◆ **Your assignment**:
Transcribe all records exactly; omit pictures.

Household object change records:
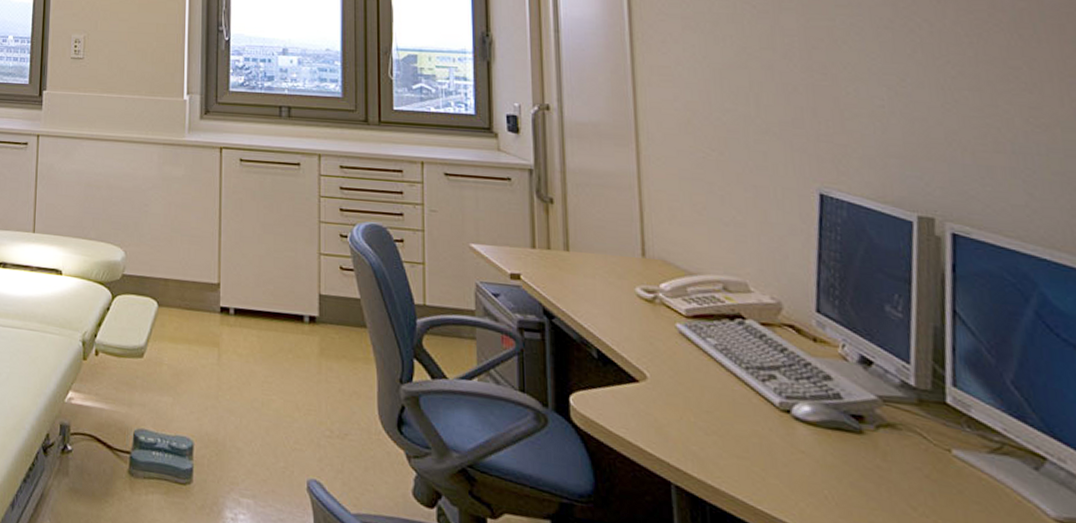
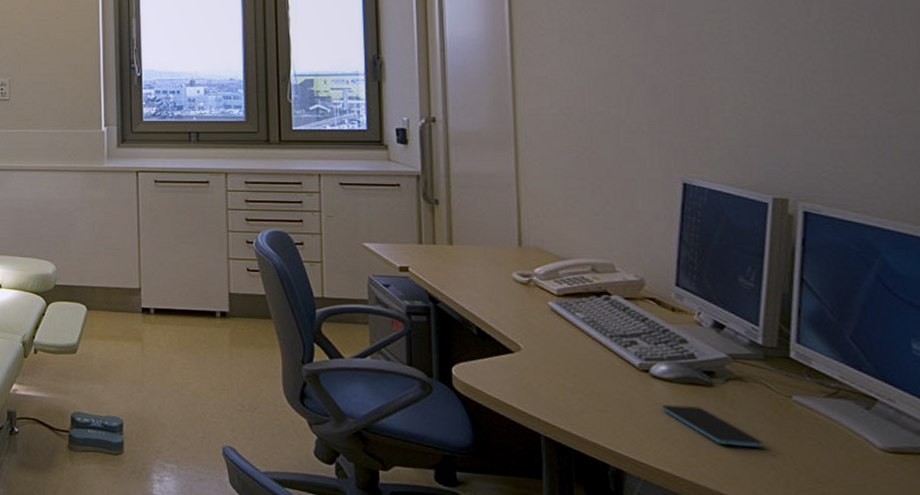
smartphone: none [805,452,923,511] -> present [660,404,764,448]

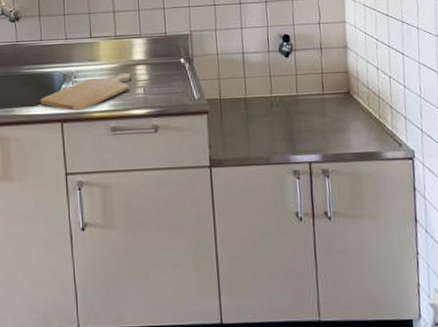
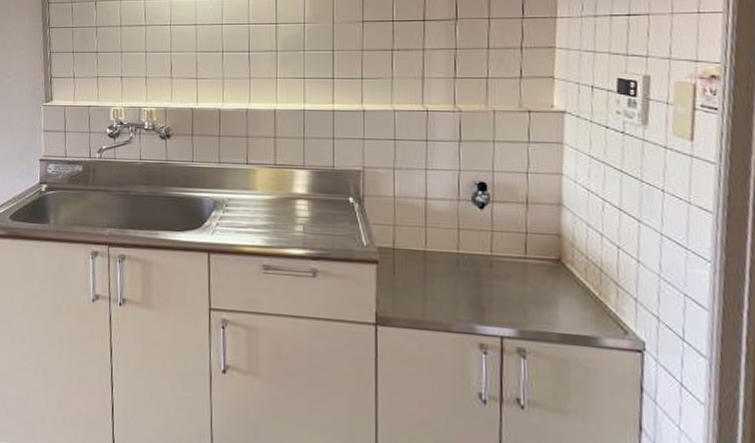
chopping board: present [41,72,132,111] -> none [187,206,290,243]

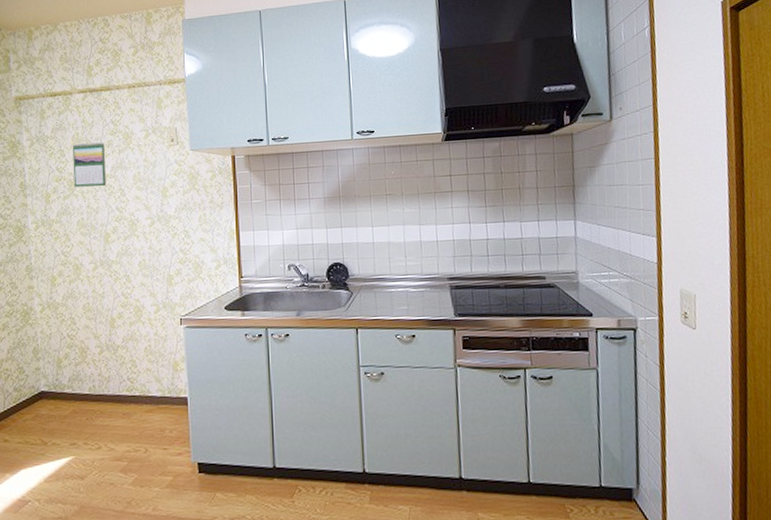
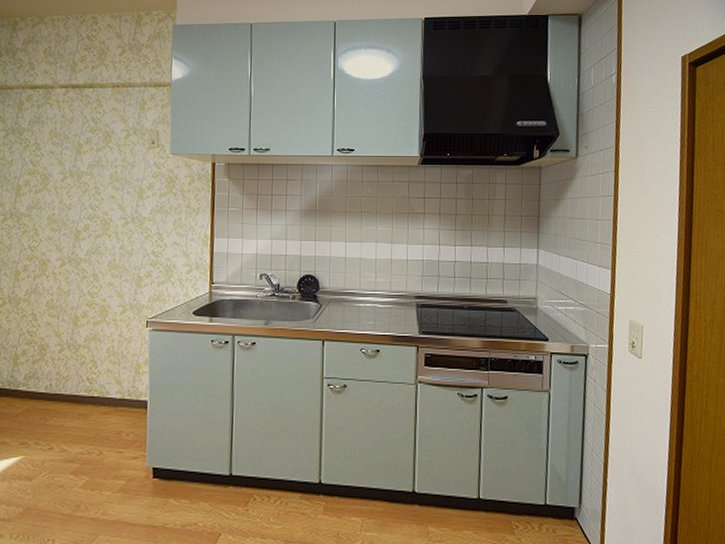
calendar: present [72,142,107,187] -> none [47,137,83,183]

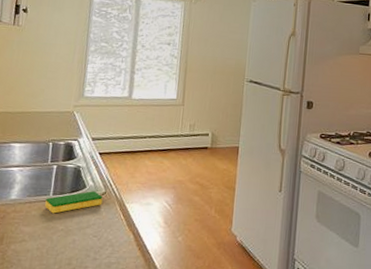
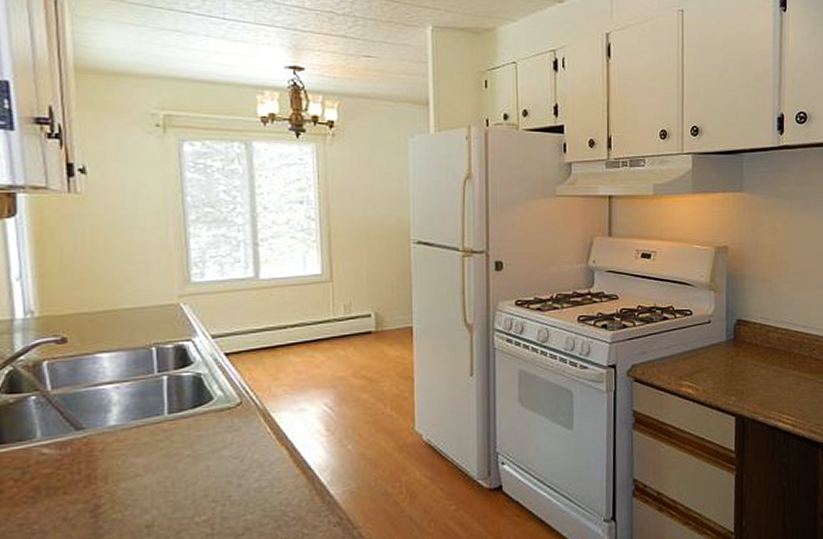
dish sponge: present [45,191,103,214] -> none [159,402,239,437]

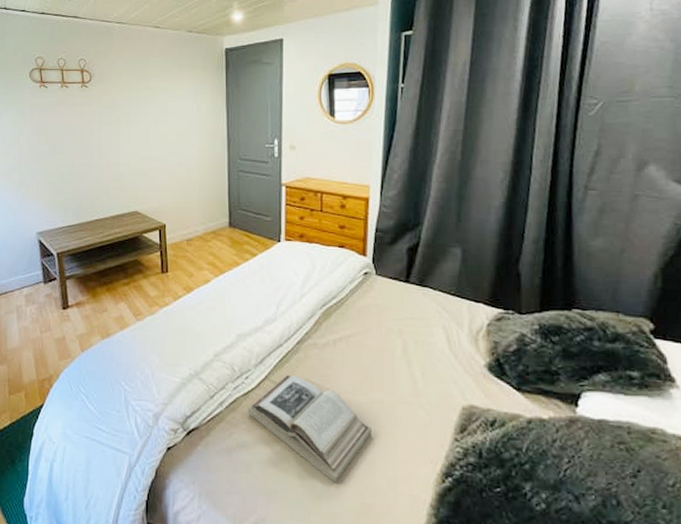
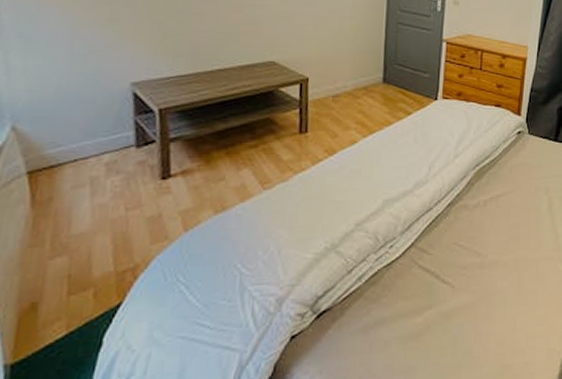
book: present [248,374,372,483] -> none [389,239,515,348]

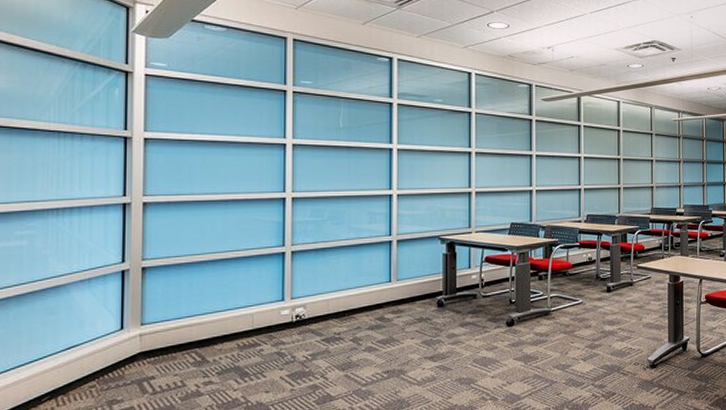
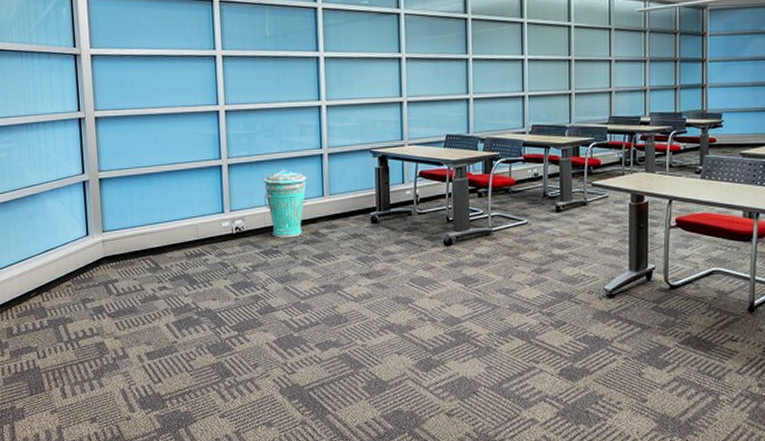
trash can: none [329,256,374,325] -> present [263,169,307,238]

◆ **Response for this exercise**:
smartphone: none [805,452,923,511] -> present [660,404,764,448]

chopping board: present [41,72,132,111] -> none [187,206,290,243]

calendar: present [72,142,107,187] -> none [47,137,83,183]

dish sponge: present [45,191,103,214] -> none [159,402,239,437]

book: present [248,374,372,483] -> none [389,239,515,348]

trash can: none [329,256,374,325] -> present [263,169,307,238]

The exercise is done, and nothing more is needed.